The granules are dried on a sieve of 1.4 mm Mesh size crushed and the remaining amount Starch, talc and magnesium stearate are added, whereby you mix it carefully and then make it into tablets.  

Example 11

Capsules with a content of 0.200 g each and containing 40 mg of the active substance are produced.

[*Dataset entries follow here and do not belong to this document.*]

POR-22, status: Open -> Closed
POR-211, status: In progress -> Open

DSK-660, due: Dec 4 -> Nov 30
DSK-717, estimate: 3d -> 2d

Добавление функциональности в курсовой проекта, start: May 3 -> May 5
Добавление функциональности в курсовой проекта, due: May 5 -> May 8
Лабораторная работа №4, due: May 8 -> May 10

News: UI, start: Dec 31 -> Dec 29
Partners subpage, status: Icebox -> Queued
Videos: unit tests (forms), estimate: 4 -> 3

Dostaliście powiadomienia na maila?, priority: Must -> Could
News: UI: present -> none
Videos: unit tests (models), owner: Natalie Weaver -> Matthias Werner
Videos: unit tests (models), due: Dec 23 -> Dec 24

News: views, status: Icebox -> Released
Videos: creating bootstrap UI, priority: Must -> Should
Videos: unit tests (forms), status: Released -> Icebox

Composition for 10,000 capsules:
10β- (2-propynyl) oestr-4,5-en-17-one 400 g lactose 1,400 g corn starch 100 g magnesium stearate 100 g

This formulation comes in two-piece hard gelatin capsules introduced, each capsule containing 0.200 g.

Claims (8)

1. Compounds of the general formula (I) in which mean:
R is hydrogen, C _1-4 alkyl or halogen;
n 1 or 2;
the symbol that one of the bonds (a) and (b) is a double bond and the other bond is a single bond;
one of the radicals R ₁ and R _{2 is} hydrogen and the other is hydrogen, C _1-6 -alkyl, C _2-6 -alkenyl, C _2-6 -alkynyl or halogen or, if (b) is a single bond and R _{2 is} hydrogen, R _{1 can} also be divalent and represent a C _1-6 alkylidene. 2. A compound of general formula (I) according to claim 1, wherein
R is hydrogen or halogen;
n is 1;
the symbol indicates that one of the bonds (a) and (b) is a double bond and the other is a single bond; and
R ₁ and R _{2 are} both hydrogen or one of them is hydrogen and the other is C _1-4 alkyl or halogen. 3. Connection selected from the group:
10β- (2-propynyl) oestr-4-en-17-one,
10β- (2-propynyl) oestr-5-en-17-one,
10β- (2-propynyl) estr-4,5-en-17-one (1: 1 mixture),
6alpha-methyl-10β- (2-propynyl) oestr-4-en-17-one,
6β-methyl-10β- (2-propynyl) oestr-4-en-17-one,
7alpha-methyl-10β- (2-propynyl) oestr-4-en-17-one,
7β-methyl-10β- (2-propynyl) oestr-4-en-17-one,
6-methyl-10β- (2-propynyl) oestr-5-en-17-one,
7alpha-methyl-10β- (2-propynyl) estr-5-en-17-one,
7β-methyl-10β- (2-propynyl) oestr-5-en-17-one,
10β- (3-butynyl) oestr-4-en-17-one,
10β- (3-bromo-2-propynyl) oestr-4-en-17-one,
10β- (3-bromo-2-propynyl) oestr-5-en-17-one,
10β- (3-chloro-2-propynyl) estr-4-en-17-one, and
10β- (3-chloro-2-propynyl) estr-5-en-17-one. 4. A process for the preparation of a compound of general formula (I) according to claim 1, characterized in that

• (A) a compound of the general formula (II) wherein R ₁ , R ₂ , n and the symbol have the meanings given in claim 1 and R 'is hydrogen or C _1-4 alkyl, oxidized to give the corresponding 4-ene compound or 5-ene compound or mixtures thereof of formula (I) wherein R is hydrogen or C _1-4 alkyl; or
• (B) a compound of the general formula (III) wherein R ', n , R ₁ and R _{2 have} the meanings given above and Z is a free or protected oxo group, dehydrated to give, if R _{1 is} not C _1-6 alkylidene, a mixture of a 4-ene compound and 5-ene compound of formula (I), in which R is hydrogen or C _1-4 alkyl, or, if R _{1 is} C _1-6 alkylidene, a 4-ene compound of formula (I), in which R is hydrogen or C _1-4 alkyl; or
• (C) selectively a compound of the general formula (IV) wherein R ', R ₁ , R ₂ and n have the meanings given above;
  A is branched or straight chain C _2-6 alkenylene and
  Y represents a protected oxo group,
  reduced and the protecting group of Y removed to give a 4-ene compound of formula (I) in which R is hydrogen or C _1-4 alkyl; or
  (D) a compound of the general formula (V) wherein R ₁ , R ₂ , n and the symbol have the meanings given in Claim 1, halogenated to the corresponding 4-ene compound or 5-ene compound or a mixture thereof of the formula (I) in which R is halogen ;
  and if desired, separating any mixtures of isomers of formula (I) to give the individual isomers.

5. Medicament containing a pharmaceutical acceptable carrier and / or a diluent and as active substance a compound of formula (I) according to one of claims 1 to 3. 6. Use of a compound of the general formula (I) according to one of claims 1 to 3, for the preparation a drug for treatment or for the diagnosis of the human or animal body. 7. Compound of the general formula (II) in which R ₁ , R ₂ , n , (a) and (b) have the meanings given in claim 1 and R 'has the meaning given in claim 4. 8. Compound of the general formula (III) wherein R ₁ , R ₂ and n have the meanings given in claim 1, Z is a free or protected oxo group and R 'has the meaning given in claim 4.